Double jeopardy – Withholding a bonus is not punishment

The judgment of the Labour Court in a review application by Solidarity obo K Oelofse v Armscor was delivered by Snyman AJ on 21 February 2018. This judgment reinforced the principles regarding double jeopardy and also affirmed that a discretionary bonus need not be awarded to an employee whose conduct was not in line with the employer's organisational values.

This matter arose from a disciplinary inquiry between Armscor and Oelofse relating to Oelofse's failure to declare gifts she received from suppliers as well as her unauthorised use of company resources. Oelofse was found guilty and a final written warning was recommended and issued by Armscor on 23 February 2015. 


Armscor has a Performance Management Practice in place that defines "Performance as an attainment of specific results/outputs through specific actions, while being consistent with Armscor values and objectives".

This policy is read together with a bonus policy that has the following requirements: 
  • employee to obtain an individual performance score of at least 90%; 
  • to be in the employ on the last day of the financial year to qualify for a bonus; 
  • to have been employed for more than six months; 
  • must not have been absent from work for a period longer than six months. 

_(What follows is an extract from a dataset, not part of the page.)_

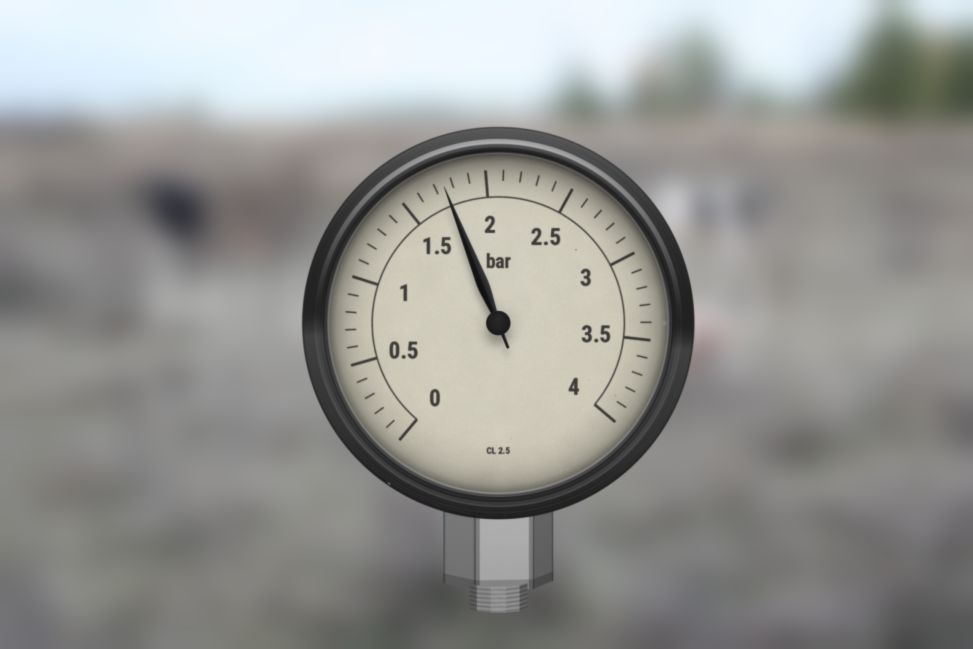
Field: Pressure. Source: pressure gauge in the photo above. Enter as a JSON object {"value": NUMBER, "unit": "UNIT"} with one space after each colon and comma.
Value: {"value": 1.75, "unit": "bar"}
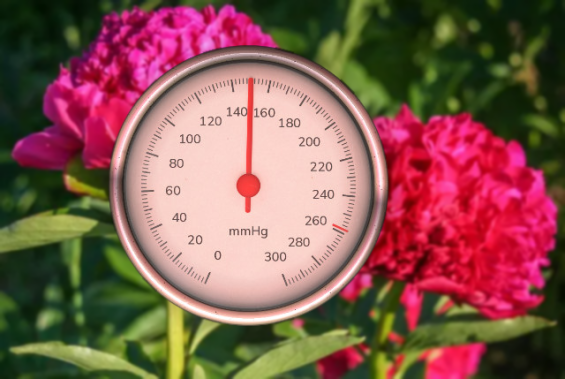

The policy goes on to further make a disclaimer that: "Performance remuneration is an annual non-guaranteed, discretionary payment to employees based on the attainment of organisational, departmental, divisional/team and individual goals." 

The performance assessment for the period 2013/2014 came up and Oelofse obtained a performance rating of 107.7%, which was miles above the minimum qualifying criteria. Oelofse also met the other criteria. She therefore stood to receive a bonus of ZAR24 402. Armscor, however, refused to pay her the bonus. 

Oelofse lodged an unfair labour practice dispute with the CCMA. The arbitrator found that Armscor did not commit an unfair labour practice. It is that decision by the arbitrator that was the subject of the review application before Snyman AJ. 

In the review application Oelofse contended:
  • that the arbitrator misconstrued the evidence by failing to consider that the final written warning was a punishment on its own and that the refusal to pay her bonus was another punishment (the double jeopardy); 
  • that the arbitrator failed to properly consider the remuneration and performance policies because Armscor had no discretion to refuse to pay the performance bonus in circumstances where the qualifying criteria were met; 
  • inconsistent behaviour by Armscor in relation to paying out bonuses to employees who were found to have committed misconduct and referred to three other managers who were dismissed but still received their bonuses. 
The court held that there was no double jeopardy as Oelofse was not subjected to two separate disciplinary proceedings based on the same allegations. The inquiry into whether an employee is exceptional for purpose of a reward is not the same as an inquiry into misconduct. A performance bonus is an issue of the employee being rewarded for being exceptional. Refusal to pay a bonus was not punishment to Oelofse. Therefore, double jeopardy did not exist.

With regard to the inconsistency by Armscor, the court held that Oelofse failed to lead evidence to show the inconsistency by Armscor in dealing with employees who were found to have committed misconduct and paying bonus to those employees.

Regarding the discretion by Armscor not to pay a bonus, the court held that Armscor had discretion and that Armscor had to act fairly in exercising that discretion as fairness is the yardstick for unfair labour practice. 

Snyman AJ held that the overall wording of the policies contemplates that not only are the rewards and performance remuneration based on an individual employee performance but the broader organisational objectives and values. In rewarding an employee for overall individual performance, the employer has discretion to decide whether an employee has adhered to organisational objectives and values. 

Having regard to the above, the review was dismissed. 

Ultimately the wording of a bonus policy will have a fundamental impact on an employer's ability to withhold a discretionary bonus generally and specifically from an employee whose conduct is not in line with the organisational values.